Even Kane wouldn’t stand half a chance with this Man Utd…

Date published: Thursday 24th October 2019 8:39

“Go and get Harry Kane from Spurs. Easy, just go and get him. He’d score 20 goals a season for you with his eyes closed.”

That was Roy Keane’s advice for Ole Gunnar Solskjaer over how to solve Manchester United’s goalscoring woes. But the former skipper didn’t offer a prediction for Kane’s haul with his hands tied behind his back and his shoelaces knotted together. Which must be how it sometimes feels to play as a centre-forward in this United team.

Solskjaer watched his side end their horrific run of form on the road with a 1-0 win over Partizan Belgrade on Thursday night, bringing to a close an 11-game winless streak away from Old Trafford which started back in March. The Red Devils boss will have taken that before kick-off. The wait for a shot on target in open play, however, must go on. It’s been 206 minutes now…

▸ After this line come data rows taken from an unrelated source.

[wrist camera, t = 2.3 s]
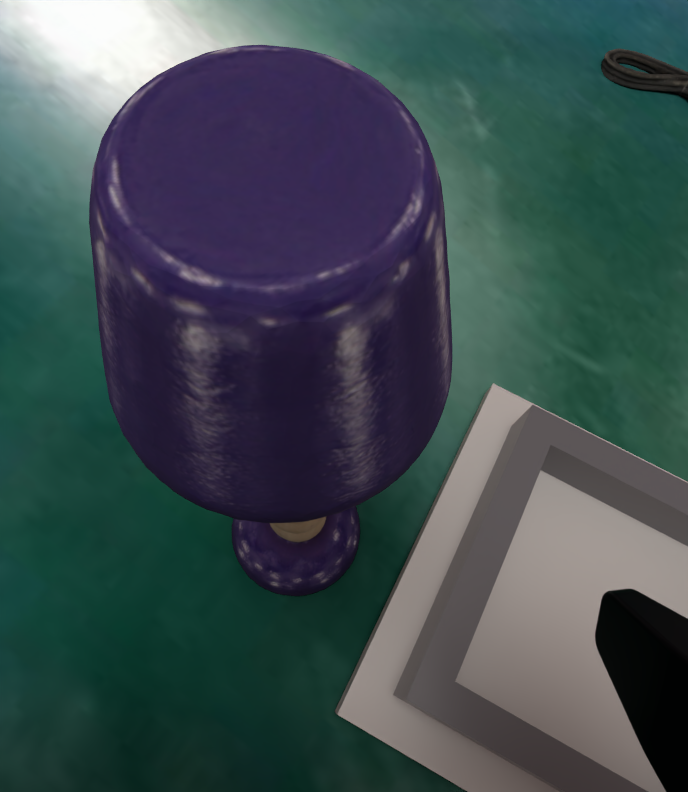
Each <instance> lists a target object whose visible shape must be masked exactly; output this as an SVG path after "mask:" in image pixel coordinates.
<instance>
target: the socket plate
mask: <svg viewBox="0 0 688 792" xmlns="http://www.w3.org/2000/svg"><path fill="white" fill-rule="evenodd" d="M619 589H634V590H636V591H639V592H640V593H642V594H644V595H646V596H648V597H649V598H651V599H653V600H655V601H657V602H658V603H660V604H662V605H664V606H666V607H668V608H669V609H671V610H673V611H675V612H677V613H678V614H680V615H682V616H684V617H686V618H687V619H688V482H687V481H685V480H683V479H681V478H679V477H677V476H675V475H673V474H671V473H669V472H667V471H665V470H663V469H661V468H659V467H657V466H655V465H653V464H651V463H649V462H647V461H645V460H643V459H641V458H639V457H637V456H635V455H633V454H631V453H629V452H627V451H625V450H624V449H622V448H620V447H618V446H616V445H614V444H612V443H610V442H608V441H606V440H604V439H602V438H600V437H598V436H596V435H594V434H592V433H590V432H588V431H586V430H584V429H582V428H580V427H578V426H576V425H574V424H572V423H570V422H568V421H566V420H564V419H562V418H560V417H558V416H556V415H554V414H552V413H550V412H548V411H546V410H544V409H543V408H541V407H539V406H537V405H535V404H533V403H531V402H529V401H527V400H525V399H523V398H521V397H519V396H517V395H515V394H513V393H511V392H509V391H507V390H505V389H503V388H501V387H499V386H497V385H495V384H492V386H491V387H490V388H489V390H488V391H487V392H486V393H485V395H484V397H483V399H482V401H481V403H480V406H479V408H478V410H477V412H476V414H475V416H474V418H473V420H472V422H471V425H470V427H469V429H468V431H467V433H466V435H465V437H464V439H463V441H462V444H461V446H460V448H459V450H458V452H457V454H456V456H455V458H454V460H453V463H452V465H451V467H450V469H449V471H448V473H447V475H446V477H445V479H444V482H443V484H442V486H441V488H440V490H439V492H438V494H437V496H436V498H435V501H434V503H433V505H432V507H431V509H430V511H429V513H428V515H427V517H426V520H425V522H424V524H423V526H422V528H421V530H420V532H419V534H418V536H417V539H416V541H415V543H414V545H413V547H412V549H411V551H410V553H409V555H408V558H407V560H406V562H405V564H404V566H403V568H402V570H401V572H400V574H399V577H398V579H397V581H396V583H395V585H394V587H393V589H392V591H391V593H390V596H389V598H388V600H387V602H386V604H385V606H384V608H383V610H382V612H381V615H380V617H379V619H378V621H377V623H376V625H375V627H374V629H373V631H372V634H371V636H370V638H369V640H368V642H367V644H366V646H365V648H364V650H363V653H362V655H361V657H360V659H359V661H358V663H357V665H356V667H355V670H354V672H353V674H352V676H351V678H350V680H349V682H348V684H347V686H346V689H345V691H344V693H343V695H342V697H341V699H340V701H339V703H338V705H337V708H336V710H335V713H336V714H337V715H339V716H341V717H342V718H344V719H346V720H347V721H349V722H351V723H352V724H354V725H356V726H357V727H359V728H361V729H362V730H364V731H366V732H368V733H369V734H371V735H373V736H374V737H376V738H378V739H379V740H381V741H383V742H384V743H386V744H388V745H390V746H391V747H393V748H395V749H396V750H398V751H400V752H401V753H403V754H405V755H406V756H408V757H410V758H412V759H413V760H415V761H417V762H418V763H420V764H422V765H423V766H425V767H427V768H428V769H430V770H432V771H434V772H435V773H437V774H439V775H440V776H442V777H444V778H445V779H447V780H449V781H450V782H452V783H454V784H456V785H457V786H459V787H461V788H462V789H464V790H466V791H467V792H666V791H665V789H664V787H663V785H662V784H661V782H660V780H659V778H658V777H657V775H656V773H655V771H654V769H653V768H652V766H651V764H650V762H649V760H648V758H647V757H646V755H645V753H644V751H643V749H642V747H641V745H640V743H639V740H638V738H637V736H636V734H635V732H634V730H633V728H632V725H631V723H630V721H629V719H628V717H627V714H626V712H625V710H624V708H623V705H622V703H621V701H620V699H619V697H618V694H617V692H616V690H615V688H614V686H613V683H612V681H611V679H610V677H609V675H608V672H607V670H606V668H605V666H604V663H603V661H602V659H601V657H600V655H599V652H598V650H597V646H596V642H595V630H596V625H597V620H598V614H599V609H600V604H601V599H602V596H603V595H604V593H605V592H607V591H610V590H619Z"/></svg>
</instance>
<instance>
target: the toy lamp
mask: <svg viewBox="0 0 688 792" xmlns="http://www.w3.org/2000/svg"><path fill="white" fill-rule="evenodd" d="M89 224H90V235H91V245H92V255H93V266H94V277H95V287H96V298H97V308H98V319H99V331H100V339H101V348H102V356H103V363H104V369H105V376H106V381H107V387H108V393H109V399H110V403H111V405H112V408H113V411H114V413H115V416H116V418H117V420H118V423H119V425H120V428H121V430H122V432H123V435H124V436H125V437H126V439H127V440H128V442H129V443H130V445H131V446H132V448H133V449H134V451H135V452H136V454H137V455H138V457H139V458H140V459H141V461H142V462H143V463H144V465H145V466H146V467H147V468H148V469H149V470H150V471H151V472H152V473H153V474H155V476H156V477H157V478H158V479H159V480H160V481H162V482H163V483H165V484H166V485H167V486H168V487H169V488H171V489H172V490H173V491H174V492H176V493H177V494H179V495H180V496H182V497H184V498H185V499H187V500H189V501H191V502H193V503H195V504H196V505H198V506H201V507H203V508H205V509H207V510H210V511H214V512H217V513H220V514H223V515H226V516H229V517H232V518H234V519H233V523H232V543H233V548H234V551H235V554H236V557H237V559H238V562H239V563H240V564H241V566H242V568H243V570H244V571H245V572H246V574H247V575H248V576H249V577H250V578H251V579H252V580H254V581H255V582H256V583H257V584H258V585H259V586H261V587H263V588H264V589H267V590H269V591H271V592H274V593H277V594H282V595H291V596H302V595H308V594H312V593H316V592H318V591H320V590H323V589H326V588H327V587H329V586H330V585H332V584H333V583H335V582H336V581H337V580H338V579H339V578H340V577H341V576H342V575H343V574H344V573H345V572H346V570H347V569H348V568H349V567H350V565H351V564H352V562H353V560H354V557H355V555H356V552H357V549H358V543H359V538H360V523H359V516H358V512H357V508H356V505H359V504H361V503H362V502H364V501H366V500H368V499H369V498H371V497H373V496H375V495H376V494H378V493H380V492H381V491H383V490H384V489H386V488H387V487H389V486H390V485H391V484H392V483H393V482H395V481H396V480H397V479H398V478H399V477H400V476H401V475H403V474H404V473H405V472H406V471H407V470H408V468H409V467H410V466H411V465H412V464H413V463H414V462H415V460H416V459H417V458H418V457H419V456H420V454H421V453H422V451H423V450H424V448H425V447H426V445H427V444H428V442H429V440H430V439H431V437H432V435H433V433H434V431H435V429H436V427H437V424H438V422H439V420H440V418H441V415H442V412H443V409H444V406H445V403H446V399H447V396H448V392H449V387H450V382H451V372H452V329H451V310H450V279H449V269H448V259H447V239H446V229H445V213H444V203H443V195H442V187H441V181H440V177H439V174H438V171H437V167H436V164H435V161H434V158H433V155H432V153H431V150H430V147H429V145H428V142H427V140H426V138H425V136H424V134H423V132H422V130H421V128H420V126H419V124H418V122H417V121H416V120H415V118H414V117H413V116H412V114H411V113H410V112H409V111H408V109H407V108H406V107H405V105H404V104H403V103H402V102H401V101H400V100H399V99H398V98H397V97H396V96H395V95H393V94H392V93H391V92H390V91H389V90H388V89H387V88H385V87H384V86H383V85H382V84H381V83H380V82H379V81H378V80H376V79H374V78H373V77H371V76H370V75H368V74H367V73H365V72H363V71H361V70H359V69H358V68H356V67H354V66H352V65H350V64H348V63H346V62H343V61H341V60H338V59H336V58H333V57H331V56H328V55H325V54H321V53H317V52H313V51H309V50H304V49H297V48H289V47H279V46H268V45H248V46H239V47H231V48H226V49H222V50H217V51H213V52H208V53H205V54H202V55H200V56H197V57H195V58H192V59H190V60H187V61H185V62H182V63H180V64H178V65H176V66H174V67H172V68H170V69H168V70H166V71H165V72H163V73H161V74H159V75H157V76H156V77H154V78H153V79H152V80H150V81H149V82H148V83H146V84H145V85H143V86H142V87H141V88H140V89H139V90H138V91H137V92H136V93H134V94H133V95H132V96H131V97H130V98H129V99H128V100H127V101H126V103H125V104H124V105H123V106H122V108H121V109H120V110H119V112H118V113H117V114H116V116H115V117H114V118H113V120H112V121H111V123H110V125H109V127H108V129H107V130H106V132H105V134H104V136H103V138H102V140H101V144H100V147H99V151H98V154H97V158H96V161H95V165H94V168H93V175H92V184H91V194H90V210H89Z"/></svg>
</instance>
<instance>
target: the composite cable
mask: <svg viewBox="0 0 688 792" xmlns="http://www.w3.org/2000/svg"><path fill="white" fill-rule="evenodd" d="M618 63H622V64H628V65H632V66H634V67H637V68H639V69H641V70H644V71H646V72H648V73H650V74H648V73H644V72H639V71H634V70H633V69H630V68H625V67H624V66H622V65H620V64H618ZM601 69H602V72H603V74H604V76H605V77H606V78H608V79H609V80H610V81H612V82H614V83H617V84H619V85H623V86H626V87H630V88H635V89H642V90H653V91H669V92H673V93H676V94H678V95H680V96H682V97H684V98H686V99H688V72H686V71H684V70H681V69H679V68H676V67H674V66H672V65H669V64H667V63H665V62H662V61H660V60H657V59H655V58H652V57H650V56H648V55H645V54H642V53H638V52H635V51H630V50H624V49H615V50H611V51H608V52H607V53H606V54H605V57H604V60H603V61H602V67H601Z"/></svg>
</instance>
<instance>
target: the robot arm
mask: <svg viewBox="0 0 688 792" xmlns="http://www.w3.org/2000/svg"><path fill="white" fill-rule="evenodd" d="M595 642H596V646H597V650H598V652H599V655H600V657H601V659H602V661H603V663H604V666H605V668H606V670H607V672H608V675H609V677H610V679H611V681H612V683H613V686H614V688H615V690H616V692H617V694H618V697H619V699H620V701H621V703H622V705H623V708H624V710H625V712H626V714H627V717H628V719H629V721H630V723H631V725H632V728H633V730H634V732H635V734H636V736H637V738H638V740H639V743H640V745H641V747H642V749H643V751H644V753H645V755H646V757H647V758H648V760H649V762H650V764H651V766H652V768H653V769H654V771H655V773H656V775H657V777H658V778H659V780H660V782H661V784H662V785H663V787H664V789H665V791H666V792H688V619H687V618H686V617H684V616H682V615H680V614H678V613H677V612H675V611H673V610H671V609H669V608H668V607H666V606H664V605H662V604H660V603H658V602H657V601H655V600H653V599H651V598H649V597H648V596H646V595H644V594H642V593H640V592H639V591H636V590H634V589H619V590H610V591H607V592H605V593H604V595H603V596H602V599H601V604H600V609H599V614H598V620H597V625H596V630H595Z"/></svg>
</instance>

Ed Woodward could have airdropped Kane into United’s attack in Belgrade, but his presence would have made little difference to a United side devoid of imagination. Solskjaer spoke last night of his appreciation for the England captain, saying: “I have to say I like someone who can finish half a chance.” Creating even that seems beyond United at the moment.

It took a penalty to pierce Partizan’s resistance. Aside from Anthony Martial’s 42nd-minute spot-kick, earned by a rare moment of United penetration supplied by left wing-back Brandon Williams, the Red Devils failed to dirty Vladimir Stojkovic’s gloves, just as the latex on Marco Bizot’s mitts remained blemish free when AZ Alkmaar held Solskjaer’s shot-shy side three weeks ago.

As United’s starting centre-forward, Martial will shoulder much of the blame for that tonight, just as Marcus Rashford has for the last two months. Martial’s stature has been enhanced just by his absence in recent weeks while United have toiled in attack. Indeed, Solskjaer insisted: “Getting Anthony back is going to be a massive boost.”

But Martial displayed all the rust one might expect of the infuriatingly inconsistent 23-year-old upon his return from injury. In his hour on the cabbage-patch pitch, Martial struggled to keep his feet, let alone the ball. If Rashford cannot play as a centre-forward because he is uncomfortable receiving possession with his back to goal, it is hard to build a case for why Martial would fair any better.

But Martial, like Rashford, is entitled to look back at those facing him and ask just what he is expected to do with such scarcity of service. Solskjaer started with three at the back, with Juan Mata and Jesse Lingard tasked with creating space and opportunities for Martial. As we have come to expect from both, Mata could not get beyond the fringes of the game, while Lingard too failed to have any impact, aside from a low shot against the Partizan post after a loose ball dropped his way on the edge of the box.

Lingard finished the game at centre-forward in what we can only presume was another not-so-subtle hint by Solskjaer in the direction of Woodward. Rashford and Daniel James offered more of a threat, but United cannot rely every week only on their counter-attacking pace in the same way they approached Liverpool’s visit on Sunday.

Scott McTominay was the most persistent United threat in the opening hour, while Solskjaer’s wing-backs remained tentative. On the one occasion Williams burst forward, he won the decisive penalty. That’s not a coincidence, Ole.

Williams and James Garner were two of the few positives for United on a night even their defence looked shaky, especially when it took the shape of a three. Right-footed left-back Williams has seized his opportunity in the first-team and the fearless 19-year-old could be a genuine threat to Luke Shaw, whenever he might be available. And whenever that may be, history tells us that another absence is just around the corner.

Williams earned his first start against AZ Alkmaar and tonight it was the turn of James Garner to make his senior bow. The midfielder, a possible heir to Michael Carrick’s throne in front of the United defence, sat in front of the back three but struggled to get on the ball, with Partizan unwilling to let him get faced up to their goal. On the rare occasion he did, when he looked up, no team-mate gave him the opportunity to pass forward. Side to side it went, as it so often does with United.

United have a decision to make over Williams and Garner. The pair were probably earmarked for loan moves in January, but both could get plenty of action at Old Trafford. If Fred and Nemanja Matic are the alternatives, what is the harm in giving Garner an extended run of games?

But more pressing for Solskjaer is the matter of the Red Devils’ goalscoring misery. A centre-forward worthy of the title would help, but even Kane and Robert Lewandowski would struggle to flourish in United’s creativity void.